- _Problem description_
Transcribe only the last portion of the material: exactly the lines from the one with "syndrome – June 2010</a>" through the end, inclusive.

- _Data supplied_
--
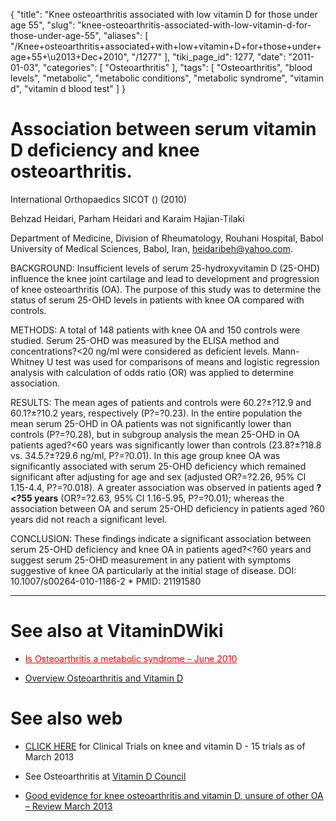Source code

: {
    "title": "Knee osteoarthritis associated with low vitamin D for those under age 55",
    "slug": "knee-osteoarthritis-associated-with-low-vitamin-d-for-those-under-age-55",
    "aliases": [
        "/Knee+osteoarthritis+associated+with+low+vitamin+D+for+those+under+age+55+\u2013+Dec+2010",
        "/1277"
    ],
    "tiki_page_id": 1277,
    "date": "2011-01-03",
    "categories": [
        "Osteoarthritis"
    ],
    "tags": [
        "Osteoarthritis",
        "blood levels",
        "metabolic",
        "metabolic conditions",
        "metabolic syndrome",
        "vitamin d",
        "vitamin d blood test"
    ]
}


# Association between serum vitamin D deficiency and knee osteoarthritis.

International Orthopaedics SICOT () (2010)

Behzad Heidari, Parham Heidari and Karaim Hajian-Tilaki

Department of Medicine, Division of Rheumatology, Rouhani Hospital, Babol University of Medical Sciences, Babol, Iran, heidaribeh@yahoo.com.

BACKGROUND: Insufficient levels of serum 25-hydroxyvitamin D (25-OHD) influence the knee joint cartilage and lead to development and progression of knee osteoarthritis (OA). The purpose of this study was to determine the status of serum 25-OHD levels in patients with knee OA compared with controls. 

METHODS: A total of 148 patients with knee OA and 150 controls were studied. Serum 25-OHD was measured by the ELISA method and concentrations?<20 ng/ml were considered as deficient levels. Mann-Whitney U test was used for comparisons of means and logistic regression analysis with calculation of odds ratio (OR) was applied to determine association. 

RESULTS: The mean ages of patients and controls were 60.2?±?12.9 and 60.1?±?10.2 years, respectively (P?=?0.23). In the entire population the mean serum 25-OHD in OA patients was not significantly lower than controls (P?=?0.28), but in subgroup analysis the mean 25-OHD in OA patients aged?<60 years was significantly lower than controls (23.8?±?18.8 vs. 34.5.?±?29.6 ng/ml, P?=?0.01). In this age group knee OA was significantly associated with serum 25-OHD deficiency which remained significant after adjusting for age and sex (adjusted OR?=?2.26, 95% CI 1.15-4.4, P?=?0.018). A greater association was observed in patients aged **?<?55 years**  (OR?=?2.63, 95% CI 1.16-5.95, P?=?0.01); whereas the association between OA and serum 25-OHD deficiency in patients aged ?60 years did not reach a significant level. 

CONCLUSION: These findings indicate a significant association between serum 25-OHD deficiency and knee OA in patients aged?<?60 years and suggest serum 25-OHD measurement in any patient with symptoms suggestive of knee OA particularly at the initial stage of disease. DOI: 10.1007/s00264-010-1186-2      * PMID: 21191580

- - - - - 

# See also at VitaminDWiki

* <a href="/posts/is-osteoarthritis-a-metabolic-syndrome" style="color: red; text-decoration: underline;" title="This link has an unknown page_id: 540">Is Osteoarthritis a metabolic syndrome – June 2010</a>

* [Overview Osteoarthritis and Vitamin D](/posts/overview-osteoarthritis-and-vitamin-d)

# See also web

* [CLICK HERE](http://clinicaltrials.gov/ct2/results?term=knee+%22vitamin+d%22) for Clinical Trials on knee and vitamin D - 15 trials as of March 2013

* See Osteoarthritis at [Vitamin D Council](http://www.vitamindcouncil.org/researchOsteoarthritis.shtml)

* [Good evidence for knee osteoarthritis and vitamin D, unsure of other OA – Review March 2013](/posts/good-evidence-for-knee-osteoarthritis-and-vitamin-d-unsure-of-other-oa-review)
--
- _Answer space_
* <a href="/posts/is-osteoarthritis-a-metabolic-syndrome" style="color: red; text-decoration: underline;" title="This link has an unknown page_id: 540">Is Osteoarthritis a metabolic syndrome – June 2010</a>

* [Overview Osteoarthritis and Vitamin D](/posts/overview-osteoarthritis-and-vitamin-d)

# See also web

* [CLICK HERE](http://clinicaltrials.gov/ct2/results?term=knee+%22vitamin+d%22) for Clinical Trials on knee and vitamin D - 15 trials as of March 2013

* See Osteoarthritis at [Vitamin D Council](http://www.vitamindcouncil.org/researchOsteoarthritis.shtml)

* [Good evidence for knee osteoarthritis and vitamin D, unsure of other OA – Review March 2013](/posts/good-evidence-for-knee-osteoarthritis-and-vitamin-d-unsure-of-other-oa-review)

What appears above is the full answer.